The Aral Sea in 1989 (left) and 2008, Credit
When the fishery vanished, so did the livelihoods of thousands of fishermen, cannery workers, and railroad workers. The Aral shrank to about half its size by 1985, and with it shrank the populations that once lined its shores. Those that decided to stay behind on the now arid plains found themselves without food or work in a land turned severe without the Aral there to buffer temperatures. Pesticides left in the soil from Soviet Agricultural runoff caused cancer and respiratory disease, and without fish, protein deficiency ran rampant and infant mortality increased.
Fishing vessels left in the sand, Credit
After Kazakhstan became independent in 1991, efforts to restore the Aral began. A dam was constructed to isolate the Southern basin from the North Sea, with the hopes that the trickle coming in from the Syr Darya would restore the North Aral. And slowly, it did. By 2005, a permanent eight-mile dam was constructed in its place, and this raised the North Aral by about 13 feet more, which lowered the levels of salinity and allowed fish to repopulate. In only about eight months, the North Aral grew by 20%. Native plants and birds returned as well, a good omen for any restoration.

Some fishing operations have resumed in the north, though on a much smaller scale than in the 1960s.
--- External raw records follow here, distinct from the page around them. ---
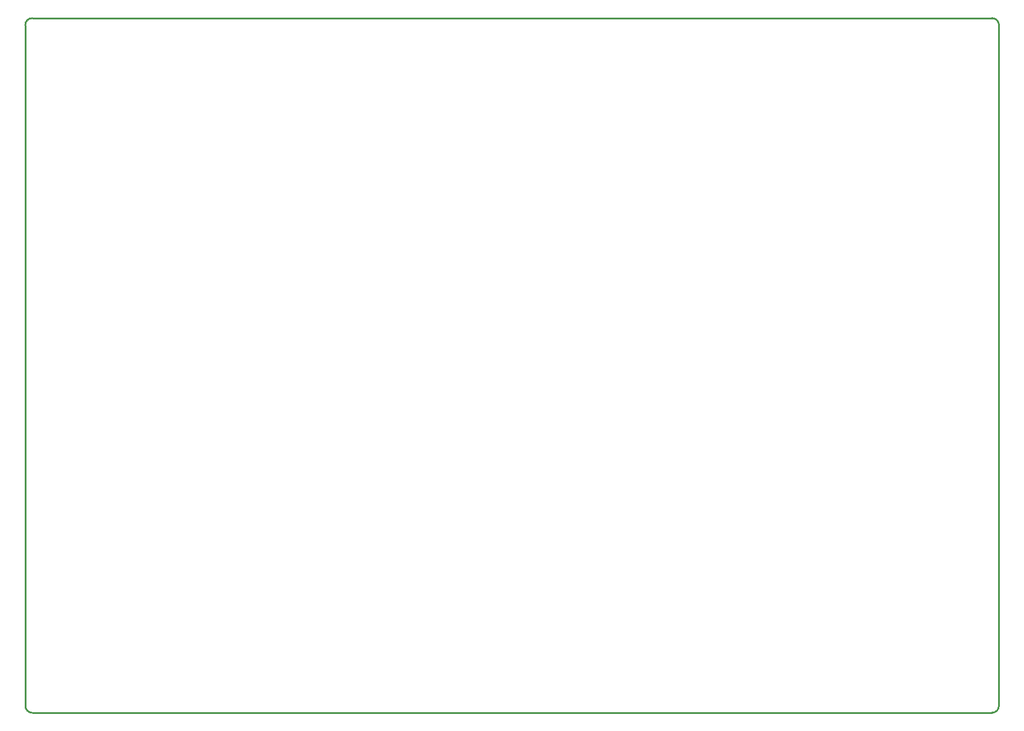
<source format=gko>
G04 Layer: BoardOutlineLayer*
G04 EasyEDA v6.5.1, 2022-06-14 18:14:27*
G04 a67cddfb3fce44daa9051d46cbbcc19f,10*
G04 Gerber Generator version 0.2*
G04 Scale: 100 percent, Rotated: No, Reflected: No *
G04 Dimensions in millimeters *
G04 leading zeros omitted , absolute positions ,4 integer and 5 decimal *
%FSLAX45Y45*%
%MOMM*%

%ADD10C,0.2540*%
D10*
X13900000Y0D02*
G01*
X99999Y0D01*
X0Y99999D02*
G01*
X0Y9900000D01*
X13999999Y9900000D02*
G01*
X13999999Y99999D01*
X99999Y10000000D02*
G01*
X13900000Y10000000D01*
G75*
G01*
X13900000Y10000000D02*
G02*
X14000000Y9900001I0J-99999D01*
G75*
G01*
X14000000Y100000D02*
G02*
X13900000Y0I-100000J0D01*
G75*
G01*
X100000Y0D02*
G02*
X0Y100000I0J100000D01*
G75*
G01*
X0Y9900001D02*
G02*
X100000Y10000000I100000J0D01*

%LPD*%
M02*

</source>
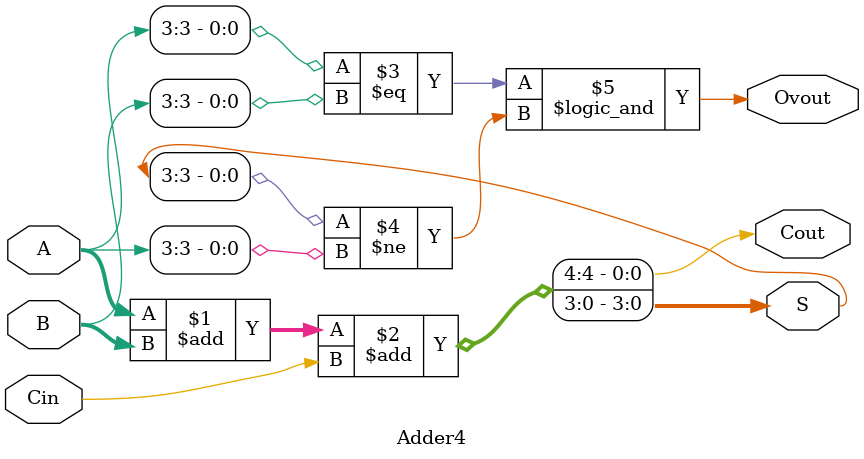
<source format=v>
`timescale 1ns / 1ps


module Adder4(
    input [3:0] A,
    input [3:0] B,
    input Cin,
    output [3:0] S,
    output Cout, Ovout
    );
    assign {Cout,S} = A+B+Cin;
    assign Ovout = (A[3]==B[3]) && (S[3]!=A[3]);
endmodule

</source>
The canneries are reopening and once-residents are returning to begin a new. However, while the North Aral has been somewhat of a success story, the same cannot be said for the South Aral. Much and more has been lost, and perhaps will never fill again.

While progress may be slow, it is clearly there. Locals hope that with help from the Kazakh government, World Bank, and expert scientists, the Aral may one day refill and flourish beyond any past prosperity.